Saved entries
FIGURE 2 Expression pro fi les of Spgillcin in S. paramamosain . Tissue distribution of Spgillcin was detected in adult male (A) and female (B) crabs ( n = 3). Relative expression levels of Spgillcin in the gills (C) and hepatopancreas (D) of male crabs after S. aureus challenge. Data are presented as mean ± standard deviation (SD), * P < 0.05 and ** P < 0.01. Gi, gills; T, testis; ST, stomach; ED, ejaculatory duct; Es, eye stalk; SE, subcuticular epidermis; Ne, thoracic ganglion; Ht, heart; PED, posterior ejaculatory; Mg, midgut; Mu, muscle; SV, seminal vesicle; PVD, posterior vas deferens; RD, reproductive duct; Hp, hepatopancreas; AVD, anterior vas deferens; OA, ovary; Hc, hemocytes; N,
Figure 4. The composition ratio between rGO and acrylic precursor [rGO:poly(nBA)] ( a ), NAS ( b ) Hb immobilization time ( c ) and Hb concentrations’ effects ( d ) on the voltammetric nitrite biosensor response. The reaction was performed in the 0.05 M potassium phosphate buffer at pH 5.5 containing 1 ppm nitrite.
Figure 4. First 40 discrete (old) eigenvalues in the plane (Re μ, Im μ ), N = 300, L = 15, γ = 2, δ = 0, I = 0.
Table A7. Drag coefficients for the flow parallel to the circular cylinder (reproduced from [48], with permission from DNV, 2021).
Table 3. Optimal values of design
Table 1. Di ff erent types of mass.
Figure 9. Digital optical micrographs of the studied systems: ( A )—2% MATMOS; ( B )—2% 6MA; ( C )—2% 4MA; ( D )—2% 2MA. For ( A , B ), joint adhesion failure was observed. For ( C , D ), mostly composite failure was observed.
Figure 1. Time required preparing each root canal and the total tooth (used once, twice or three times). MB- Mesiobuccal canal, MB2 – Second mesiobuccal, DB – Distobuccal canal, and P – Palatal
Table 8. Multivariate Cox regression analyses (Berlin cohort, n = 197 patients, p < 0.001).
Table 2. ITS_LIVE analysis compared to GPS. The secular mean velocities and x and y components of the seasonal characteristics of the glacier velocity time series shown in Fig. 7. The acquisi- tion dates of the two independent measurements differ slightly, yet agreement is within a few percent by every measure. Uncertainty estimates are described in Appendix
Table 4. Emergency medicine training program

- Problem
Please write out the entries above in full, exactly as they read.

- Reply
FIGURE 2 Expression pro fi les of Spgillcin in S. paramamosain . Tissue distribution of Spgillcin was detected in adult male (A) and female (B) crabs ( n = 3). Relative expression levels of Spgillcin in the gills (C) and hepatopancreas (D) of male crabs after S. aureus challenge. Data are presented as mean ± standard deviation (SD), * P < 0.05 and ** P < 0.01. Gi, gills; T, testis; ST, stomach; ED, ejaculatory duct; Es, eye stalk; SE, subcuticular epidermis; Ne, thoracic ganglion; Ht, heart; PED, posterior ejaculatory; Mg, midgut; Mu, muscle; SV, seminal vesicle; PVD, posterior vas deferens; RD, reproductive duct; Hp, hepatopancreas; AVD, anterior vas deferens; OA, ovary; Hc, hemocytes; N,
Figure 4. The composition ratio between rGO and acrylic precursor [rGO:poly(nBA)] ( a ), NAS ( b ) Hb immobilization time ( c ) and Hb concentrations’ effects ( d ) on the voltammetric nitrite biosensor response. The reaction was performed in the 0.05 M potassium phosphate buffer at pH 5.5 containing 1 ppm nitrite.
Figure 4. First 40 discrete (old) eigenvalues in the plane (Re μ, Im μ ), N = 300, L = 15, γ = 2, δ = 0, I = 0.
Table A7. Drag coefficients for the flow parallel to the circular cylinder (reproduced from [48], with permission from DNV, 2021).
Table 3. Optimal values of design
Table 1. Di ff erent types of mass.
Figure 9. Digital optical micrographs of the studied systems: ( A )—2% MATMOS; ( B )—2% 6MA; ( C )—2% 4MA; ( D )—2% 2MA. For ( A , B ), joint adhesion failure was observed. For ( C , D ), mostly composite failure was observed.
Figure 1. Time required preparing each root canal and the total tooth (used once, twice or three times). MB- Mesiobuccal canal, MB2 – Second mesiobuccal, DB – Distobuccal canal, and P – Palatal
Table 8. Multivariate Cox regression analyses (Berlin cohort, n = 197 patients, p < 0.001).
Table 2. ITS_LIVE analysis compared to GPS. The secular mean velocities and x and y components of the seasonal characteristics of the glacier velocity time series shown in Fig. 7. The acquisi- tion dates of the two independent measurements differ slightly, yet agreement is within a few percent by every measure. Uncertainty estimates are described in Appendix
Table 4. Emergency medicine training program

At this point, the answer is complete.